■ **Directions for this task**:
Using the listing below, print exactly everything from the line with "MultiAZ: false" down to the line with "Resources retained within", both included, and nothing more.

■ **The records**:
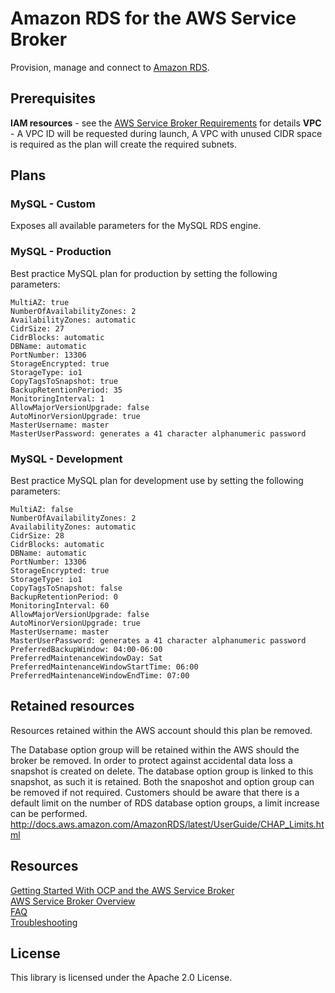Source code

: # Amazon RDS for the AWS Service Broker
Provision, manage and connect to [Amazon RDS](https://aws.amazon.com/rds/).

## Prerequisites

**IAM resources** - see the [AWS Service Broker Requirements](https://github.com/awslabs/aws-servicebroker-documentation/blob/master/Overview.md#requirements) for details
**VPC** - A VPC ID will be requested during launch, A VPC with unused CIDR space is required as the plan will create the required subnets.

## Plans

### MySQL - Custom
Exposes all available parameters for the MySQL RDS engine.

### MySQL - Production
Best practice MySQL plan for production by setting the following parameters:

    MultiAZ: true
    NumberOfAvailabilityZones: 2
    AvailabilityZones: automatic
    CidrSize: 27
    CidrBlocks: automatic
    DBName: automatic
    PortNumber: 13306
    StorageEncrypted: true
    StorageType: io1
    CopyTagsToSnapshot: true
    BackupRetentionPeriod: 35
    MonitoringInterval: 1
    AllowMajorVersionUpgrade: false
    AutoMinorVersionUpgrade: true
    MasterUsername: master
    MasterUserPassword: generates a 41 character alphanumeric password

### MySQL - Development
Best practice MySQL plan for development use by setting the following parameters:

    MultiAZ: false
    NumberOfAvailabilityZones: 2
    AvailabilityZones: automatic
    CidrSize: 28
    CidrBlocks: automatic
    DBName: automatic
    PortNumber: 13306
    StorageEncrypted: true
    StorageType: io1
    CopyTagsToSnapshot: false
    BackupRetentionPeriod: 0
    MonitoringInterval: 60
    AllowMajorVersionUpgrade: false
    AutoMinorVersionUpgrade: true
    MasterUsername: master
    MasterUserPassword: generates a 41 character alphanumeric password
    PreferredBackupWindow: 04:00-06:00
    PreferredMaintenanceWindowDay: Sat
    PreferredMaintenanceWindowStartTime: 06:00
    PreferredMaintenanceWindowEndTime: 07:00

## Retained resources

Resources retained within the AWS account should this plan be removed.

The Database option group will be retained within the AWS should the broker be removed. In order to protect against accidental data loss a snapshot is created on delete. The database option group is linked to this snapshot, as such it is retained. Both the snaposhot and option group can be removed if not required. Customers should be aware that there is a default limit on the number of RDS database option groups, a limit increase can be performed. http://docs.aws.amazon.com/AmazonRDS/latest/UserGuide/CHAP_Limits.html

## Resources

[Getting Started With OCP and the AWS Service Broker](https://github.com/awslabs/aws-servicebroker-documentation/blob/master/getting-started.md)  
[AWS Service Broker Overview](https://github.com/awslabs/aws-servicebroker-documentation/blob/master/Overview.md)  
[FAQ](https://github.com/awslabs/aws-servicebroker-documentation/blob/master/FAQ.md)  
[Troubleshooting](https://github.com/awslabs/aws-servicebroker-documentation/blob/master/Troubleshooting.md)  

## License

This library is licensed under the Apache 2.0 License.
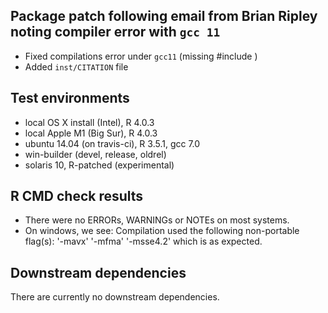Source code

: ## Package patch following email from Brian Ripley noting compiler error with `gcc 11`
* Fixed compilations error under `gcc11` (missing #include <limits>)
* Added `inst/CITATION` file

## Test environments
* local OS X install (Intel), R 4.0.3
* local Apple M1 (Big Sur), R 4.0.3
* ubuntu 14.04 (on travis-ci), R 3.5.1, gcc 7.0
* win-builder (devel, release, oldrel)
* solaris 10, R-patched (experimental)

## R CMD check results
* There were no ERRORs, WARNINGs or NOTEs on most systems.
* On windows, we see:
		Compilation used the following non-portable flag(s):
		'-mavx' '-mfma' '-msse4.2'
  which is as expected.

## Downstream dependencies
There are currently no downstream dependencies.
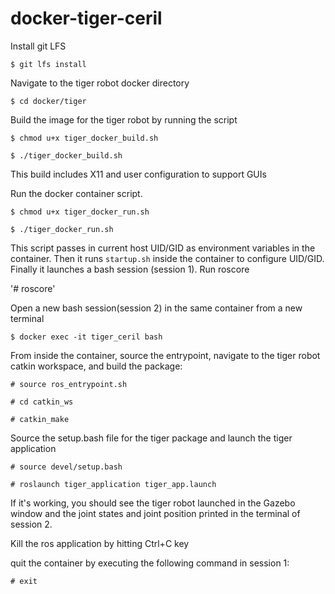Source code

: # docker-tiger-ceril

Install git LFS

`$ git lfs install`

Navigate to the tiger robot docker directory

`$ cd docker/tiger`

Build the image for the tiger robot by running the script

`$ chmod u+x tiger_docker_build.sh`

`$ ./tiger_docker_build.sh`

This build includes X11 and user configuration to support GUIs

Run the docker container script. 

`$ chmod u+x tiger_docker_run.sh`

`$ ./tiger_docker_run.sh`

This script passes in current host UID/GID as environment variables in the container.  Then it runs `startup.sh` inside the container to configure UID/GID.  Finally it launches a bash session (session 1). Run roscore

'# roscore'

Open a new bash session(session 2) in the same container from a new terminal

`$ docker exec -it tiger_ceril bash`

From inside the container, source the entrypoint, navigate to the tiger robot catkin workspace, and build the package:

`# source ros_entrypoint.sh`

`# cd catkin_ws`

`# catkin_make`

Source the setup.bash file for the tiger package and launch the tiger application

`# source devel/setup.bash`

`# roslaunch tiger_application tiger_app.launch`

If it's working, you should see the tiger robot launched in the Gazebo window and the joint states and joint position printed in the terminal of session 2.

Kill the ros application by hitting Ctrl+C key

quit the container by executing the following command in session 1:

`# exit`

■ **Answer box**:
    MultiAZ: false
    NumberOfAvailabilityZones: 2
    AvailabilityZones: automatic
    CidrSize: 28
    CidrBlocks: automatic
    DBName: automatic
    PortNumber: 13306
    StorageEncrypted: true
    StorageType: io1
    CopyTagsToSnapshot: false
    BackupRetentionPeriod: 0
    MonitoringInterval: 60
    AllowMajorVersionUpgrade: false
    AutoMinorVersionUpgrade: true
    MasterUsername: master
    MasterUserPassword: generates a 41 character alphanumeric password
    PreferredBackupWindow: 04:00-06:00
    PreferredMaintenanceWindowDay: Sat
    PreferredMaintenanceWindowStartTime: 06:00
    PreferredMaintenanceWindowEndTime: 07:00

## Retained resources

Resources retained within the AWS account should this plan be removed.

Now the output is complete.